Vu la procédure suivante :
Par une requête et un mémoire en réplique, enregistrés le 22 décembre 2023 et le 6 mars 2024 au secrétariat du contentieux du Conseil d'Etat, Mme E... B... et M. A... B... demandent au Conseil d'Etat :
1°) à titre principal, d'annuler pour excès de pouvoir la réponse ministérielle publiée au Journal officiel - Débats parlementaires du 24 octobre 2023, page 9400, en réponse à la question écrite n° 3778 de Mme C... D..., députée, en ce qu'elle énonce que l'option pour l'imposition suivant le barème progressif de l'impôt sur le revenu de l'ensemble des revenus de capitaux mobiliers et plus-values de cession de valeurs mobilières et droits sociaux entrant dans le champ d'application du prélèvement forfaitaire unique revêt un caractère irrévocable et que le contribuable qui l'a exercée ne peut plus y renoncer ;
2°) à titre subsidiaire, d'annuler, au sein de cette réponse ministérielle, les mots " toute rectification ultérieure portant sur les revenus et gains dans le champ de cette option, qu'il s'agisse de ceux déclarés ou de revenus ou gains omis ou remis en cause, opérée au titre de la même année d'imposition, est établie suivant le même mode d'imposition (BOI-RPPM-RCM-20-15 § 340). Compte tenu du caractère irrévocable de cette option, le contribuable ne peut plus y renoncer, en cours de contrôle ou dans le délai de réclamation. En revanche, lorsque, à raison des revenus et gains entrant dans le champ d'application de l'imposition forfaitaire, l'option globale pour leur imposition au barème de l'impôt de revenu n'a pas été exercée au plus tard avant la date limite de déclaration des revenus ou en l'absence de RCM et PVCVM mentionnés sur la déclaration initiale des revenus ", les mots " pour l'imposition au barème de l'impôt sur le revenu, " et les mots " Cette option peut également être exercée, en dehors de toute procédure de contrôle, dans le délai de réclamation, à raison des revenus et gains initialement déclarés ".
3°) de mettre à la charge de l'Etat la somme de 5 000 euros au titre de l'article L. 761-1 du code de justice administrative.

Liste des données
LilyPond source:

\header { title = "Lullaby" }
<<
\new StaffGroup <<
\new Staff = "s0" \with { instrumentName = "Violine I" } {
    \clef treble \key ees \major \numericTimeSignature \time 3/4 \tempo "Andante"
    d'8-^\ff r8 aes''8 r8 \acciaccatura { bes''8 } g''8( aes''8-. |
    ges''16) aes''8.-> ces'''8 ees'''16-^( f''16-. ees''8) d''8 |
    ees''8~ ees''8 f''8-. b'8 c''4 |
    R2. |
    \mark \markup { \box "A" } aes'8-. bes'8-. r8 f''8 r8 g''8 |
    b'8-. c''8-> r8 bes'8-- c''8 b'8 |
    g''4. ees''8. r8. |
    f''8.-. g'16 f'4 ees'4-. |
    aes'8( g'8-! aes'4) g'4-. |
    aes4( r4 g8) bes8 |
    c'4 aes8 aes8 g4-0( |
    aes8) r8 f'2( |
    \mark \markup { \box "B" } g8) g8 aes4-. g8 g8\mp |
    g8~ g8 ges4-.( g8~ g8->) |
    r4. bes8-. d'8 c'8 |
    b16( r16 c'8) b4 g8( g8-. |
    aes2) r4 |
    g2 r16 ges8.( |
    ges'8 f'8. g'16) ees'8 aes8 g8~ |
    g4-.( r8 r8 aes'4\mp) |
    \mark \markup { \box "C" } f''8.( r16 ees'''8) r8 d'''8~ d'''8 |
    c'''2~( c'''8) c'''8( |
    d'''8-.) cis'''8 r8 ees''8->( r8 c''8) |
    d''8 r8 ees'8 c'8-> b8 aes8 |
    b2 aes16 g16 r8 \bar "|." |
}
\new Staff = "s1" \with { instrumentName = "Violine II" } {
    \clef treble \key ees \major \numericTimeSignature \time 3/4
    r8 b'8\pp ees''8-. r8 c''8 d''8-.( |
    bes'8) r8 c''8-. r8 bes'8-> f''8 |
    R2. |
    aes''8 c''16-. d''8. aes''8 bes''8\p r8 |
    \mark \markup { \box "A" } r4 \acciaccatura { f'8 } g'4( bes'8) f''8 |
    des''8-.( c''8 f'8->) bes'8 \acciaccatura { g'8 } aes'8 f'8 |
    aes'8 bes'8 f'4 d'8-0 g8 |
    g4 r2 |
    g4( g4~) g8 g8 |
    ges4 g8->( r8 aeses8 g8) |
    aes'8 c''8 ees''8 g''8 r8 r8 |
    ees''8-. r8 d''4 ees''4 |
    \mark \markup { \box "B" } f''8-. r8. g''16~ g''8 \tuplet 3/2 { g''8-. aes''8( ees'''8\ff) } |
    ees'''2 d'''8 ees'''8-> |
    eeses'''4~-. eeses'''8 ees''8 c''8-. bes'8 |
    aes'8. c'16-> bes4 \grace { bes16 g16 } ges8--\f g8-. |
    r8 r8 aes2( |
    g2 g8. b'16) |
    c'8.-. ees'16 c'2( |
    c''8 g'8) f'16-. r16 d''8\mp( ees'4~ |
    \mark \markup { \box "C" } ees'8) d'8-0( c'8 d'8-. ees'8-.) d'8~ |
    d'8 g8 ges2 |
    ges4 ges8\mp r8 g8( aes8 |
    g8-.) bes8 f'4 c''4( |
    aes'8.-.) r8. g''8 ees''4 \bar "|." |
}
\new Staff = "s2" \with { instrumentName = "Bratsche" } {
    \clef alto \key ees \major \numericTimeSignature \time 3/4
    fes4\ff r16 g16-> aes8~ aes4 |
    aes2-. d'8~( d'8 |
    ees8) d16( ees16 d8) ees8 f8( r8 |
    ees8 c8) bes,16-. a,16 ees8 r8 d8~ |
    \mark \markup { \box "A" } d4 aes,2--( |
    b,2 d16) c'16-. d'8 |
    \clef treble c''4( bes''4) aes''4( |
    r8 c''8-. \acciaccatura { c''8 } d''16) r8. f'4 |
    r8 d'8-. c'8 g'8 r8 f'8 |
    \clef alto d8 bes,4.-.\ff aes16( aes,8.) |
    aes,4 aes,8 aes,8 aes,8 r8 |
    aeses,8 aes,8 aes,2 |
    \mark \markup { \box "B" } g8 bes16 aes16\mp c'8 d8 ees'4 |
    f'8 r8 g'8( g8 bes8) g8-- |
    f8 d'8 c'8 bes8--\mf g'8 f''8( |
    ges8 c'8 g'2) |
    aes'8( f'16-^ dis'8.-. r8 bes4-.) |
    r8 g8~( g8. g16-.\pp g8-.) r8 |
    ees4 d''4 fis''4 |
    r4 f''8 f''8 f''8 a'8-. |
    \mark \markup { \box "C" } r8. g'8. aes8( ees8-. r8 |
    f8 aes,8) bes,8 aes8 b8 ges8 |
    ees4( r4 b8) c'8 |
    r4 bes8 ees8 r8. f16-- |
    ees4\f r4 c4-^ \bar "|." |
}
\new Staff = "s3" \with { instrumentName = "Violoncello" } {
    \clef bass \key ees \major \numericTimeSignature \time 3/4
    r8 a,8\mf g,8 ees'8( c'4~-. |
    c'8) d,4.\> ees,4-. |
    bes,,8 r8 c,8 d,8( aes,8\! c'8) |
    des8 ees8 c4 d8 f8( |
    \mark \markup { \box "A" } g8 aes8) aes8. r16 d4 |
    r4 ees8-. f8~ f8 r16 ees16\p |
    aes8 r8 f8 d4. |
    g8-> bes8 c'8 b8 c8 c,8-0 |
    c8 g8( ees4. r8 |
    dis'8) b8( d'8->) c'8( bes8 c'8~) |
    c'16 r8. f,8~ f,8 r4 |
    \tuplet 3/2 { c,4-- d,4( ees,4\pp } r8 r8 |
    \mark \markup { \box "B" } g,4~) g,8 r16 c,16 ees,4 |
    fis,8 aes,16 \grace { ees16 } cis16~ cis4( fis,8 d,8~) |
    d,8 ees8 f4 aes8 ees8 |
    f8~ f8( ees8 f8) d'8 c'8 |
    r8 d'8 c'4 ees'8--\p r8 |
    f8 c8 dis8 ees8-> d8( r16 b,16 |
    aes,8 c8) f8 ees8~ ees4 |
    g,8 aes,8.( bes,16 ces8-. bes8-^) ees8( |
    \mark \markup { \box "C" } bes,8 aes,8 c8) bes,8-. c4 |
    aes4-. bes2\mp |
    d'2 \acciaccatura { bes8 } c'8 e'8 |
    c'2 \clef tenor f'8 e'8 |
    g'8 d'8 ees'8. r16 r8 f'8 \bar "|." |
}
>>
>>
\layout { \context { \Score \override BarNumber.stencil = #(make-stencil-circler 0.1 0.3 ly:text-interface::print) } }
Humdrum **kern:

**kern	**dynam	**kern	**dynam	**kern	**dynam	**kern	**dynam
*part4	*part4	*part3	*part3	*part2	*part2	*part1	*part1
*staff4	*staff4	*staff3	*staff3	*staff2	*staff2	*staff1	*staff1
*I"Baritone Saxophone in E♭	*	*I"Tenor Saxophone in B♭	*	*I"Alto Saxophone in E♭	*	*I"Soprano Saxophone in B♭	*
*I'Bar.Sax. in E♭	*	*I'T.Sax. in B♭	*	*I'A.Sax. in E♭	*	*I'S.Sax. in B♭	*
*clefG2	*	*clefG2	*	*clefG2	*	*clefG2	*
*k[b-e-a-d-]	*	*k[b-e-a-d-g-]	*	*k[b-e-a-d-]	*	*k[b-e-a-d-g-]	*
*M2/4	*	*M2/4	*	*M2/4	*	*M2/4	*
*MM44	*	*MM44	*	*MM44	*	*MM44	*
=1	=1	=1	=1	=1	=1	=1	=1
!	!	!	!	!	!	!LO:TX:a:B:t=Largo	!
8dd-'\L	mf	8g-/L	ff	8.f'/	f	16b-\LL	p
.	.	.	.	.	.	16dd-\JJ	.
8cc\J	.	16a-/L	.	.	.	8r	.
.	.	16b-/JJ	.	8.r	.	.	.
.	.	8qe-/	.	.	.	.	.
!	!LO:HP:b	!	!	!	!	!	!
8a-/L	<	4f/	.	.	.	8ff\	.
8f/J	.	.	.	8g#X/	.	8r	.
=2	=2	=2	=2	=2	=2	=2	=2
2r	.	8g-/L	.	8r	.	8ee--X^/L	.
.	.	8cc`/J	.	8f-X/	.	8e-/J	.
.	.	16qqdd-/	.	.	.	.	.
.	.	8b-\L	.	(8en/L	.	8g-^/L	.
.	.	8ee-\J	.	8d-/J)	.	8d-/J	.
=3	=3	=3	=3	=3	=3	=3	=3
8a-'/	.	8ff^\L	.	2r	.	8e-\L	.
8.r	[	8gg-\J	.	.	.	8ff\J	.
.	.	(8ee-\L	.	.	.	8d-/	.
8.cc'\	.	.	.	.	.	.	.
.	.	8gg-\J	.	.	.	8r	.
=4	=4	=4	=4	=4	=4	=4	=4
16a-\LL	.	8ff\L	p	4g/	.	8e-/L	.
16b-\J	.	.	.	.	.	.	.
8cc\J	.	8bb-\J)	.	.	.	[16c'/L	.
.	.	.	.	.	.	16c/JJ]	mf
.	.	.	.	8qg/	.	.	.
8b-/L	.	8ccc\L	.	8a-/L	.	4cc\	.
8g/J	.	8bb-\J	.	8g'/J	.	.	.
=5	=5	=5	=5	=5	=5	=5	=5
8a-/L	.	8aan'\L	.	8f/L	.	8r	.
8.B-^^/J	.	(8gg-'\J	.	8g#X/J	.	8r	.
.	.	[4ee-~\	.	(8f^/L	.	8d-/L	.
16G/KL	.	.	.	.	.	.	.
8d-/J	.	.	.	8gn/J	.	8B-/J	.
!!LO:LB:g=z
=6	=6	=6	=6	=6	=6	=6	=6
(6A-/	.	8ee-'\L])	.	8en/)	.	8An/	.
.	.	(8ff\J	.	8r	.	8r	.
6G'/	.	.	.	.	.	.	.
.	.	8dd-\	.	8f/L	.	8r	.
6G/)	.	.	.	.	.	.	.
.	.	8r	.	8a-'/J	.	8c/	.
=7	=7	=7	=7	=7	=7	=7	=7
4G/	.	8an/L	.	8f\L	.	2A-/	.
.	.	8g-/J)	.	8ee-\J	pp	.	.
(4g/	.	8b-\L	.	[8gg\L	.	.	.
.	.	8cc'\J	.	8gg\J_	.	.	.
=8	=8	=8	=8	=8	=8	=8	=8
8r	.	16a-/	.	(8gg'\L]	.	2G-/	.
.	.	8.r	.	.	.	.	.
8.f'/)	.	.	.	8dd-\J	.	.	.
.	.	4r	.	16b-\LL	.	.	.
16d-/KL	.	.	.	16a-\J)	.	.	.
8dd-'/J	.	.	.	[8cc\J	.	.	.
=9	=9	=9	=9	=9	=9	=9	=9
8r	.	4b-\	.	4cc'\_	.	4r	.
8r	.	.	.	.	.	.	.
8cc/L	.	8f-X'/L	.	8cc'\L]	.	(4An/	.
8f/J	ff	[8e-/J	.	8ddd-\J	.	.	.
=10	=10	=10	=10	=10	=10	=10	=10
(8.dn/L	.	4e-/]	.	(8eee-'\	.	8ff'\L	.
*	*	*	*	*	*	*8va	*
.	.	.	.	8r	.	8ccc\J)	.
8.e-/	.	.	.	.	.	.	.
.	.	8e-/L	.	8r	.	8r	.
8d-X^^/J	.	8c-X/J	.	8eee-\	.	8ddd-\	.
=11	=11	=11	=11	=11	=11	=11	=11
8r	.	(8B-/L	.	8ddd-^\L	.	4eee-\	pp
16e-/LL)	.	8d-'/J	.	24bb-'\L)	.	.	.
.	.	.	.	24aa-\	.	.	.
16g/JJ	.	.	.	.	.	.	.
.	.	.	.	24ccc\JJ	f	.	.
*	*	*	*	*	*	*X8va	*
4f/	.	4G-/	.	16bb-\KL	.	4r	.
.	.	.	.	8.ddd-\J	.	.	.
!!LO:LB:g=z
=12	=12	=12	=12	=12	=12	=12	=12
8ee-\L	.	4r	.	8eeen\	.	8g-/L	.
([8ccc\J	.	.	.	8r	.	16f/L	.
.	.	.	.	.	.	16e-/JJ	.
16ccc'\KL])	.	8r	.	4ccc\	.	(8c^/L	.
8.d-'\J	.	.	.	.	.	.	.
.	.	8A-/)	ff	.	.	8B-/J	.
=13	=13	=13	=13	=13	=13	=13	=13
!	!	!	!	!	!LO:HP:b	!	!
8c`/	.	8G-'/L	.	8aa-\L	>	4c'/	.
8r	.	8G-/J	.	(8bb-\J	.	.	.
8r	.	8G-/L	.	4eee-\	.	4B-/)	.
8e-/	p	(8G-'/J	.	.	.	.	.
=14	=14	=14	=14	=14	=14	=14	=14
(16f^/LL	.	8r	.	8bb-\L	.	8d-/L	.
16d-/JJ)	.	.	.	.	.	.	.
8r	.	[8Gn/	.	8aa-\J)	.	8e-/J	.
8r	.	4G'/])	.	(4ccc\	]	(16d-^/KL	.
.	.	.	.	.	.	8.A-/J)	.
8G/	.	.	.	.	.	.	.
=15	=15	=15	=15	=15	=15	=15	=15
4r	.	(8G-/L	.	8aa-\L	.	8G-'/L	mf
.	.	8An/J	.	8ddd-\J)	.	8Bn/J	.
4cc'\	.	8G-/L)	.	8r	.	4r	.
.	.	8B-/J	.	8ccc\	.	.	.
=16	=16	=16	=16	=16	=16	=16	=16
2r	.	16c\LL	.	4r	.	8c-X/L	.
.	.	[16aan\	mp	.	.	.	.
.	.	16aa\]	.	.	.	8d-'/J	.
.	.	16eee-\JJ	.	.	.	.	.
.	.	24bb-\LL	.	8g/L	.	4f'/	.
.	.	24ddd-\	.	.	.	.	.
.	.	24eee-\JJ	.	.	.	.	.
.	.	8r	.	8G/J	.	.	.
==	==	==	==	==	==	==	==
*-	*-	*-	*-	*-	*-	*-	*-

Tâches à réaliser
(1) Reformulez plus brièvement, en gardant ses faits principaux, le paragraphe du texte fourni qui commence par « 1°) à titre principal ».
(2) Relevez toutes les dates complètes (jour, mois et année) qui figurent dans le texte fourni.
Les enregistrements constituent un matériau distinct du texte fourni.

Réponses aux tâches
(1) À titre principal, les requérants demandent l'annulation pour excès de pouvoir de la réponse ministérielle publiée au Journal officiel - Débats parlementaires du 24 octobre 2023 (page 9400), donnée à la question écrite n° 3778 d'une députée. Ils visent le passage qui déclare irrévocable l'option pour l'imposition au barème progressif de l'impôt sur le revenu de l'ensemble des revenus de capitaux mobiliers et plus-values relevant du prélèvement forfaitaire unique, sans possibilité d'y renoncer.

(2)
- 22 décembre 2023
- 6 mars 2024
- 24 octobre 2023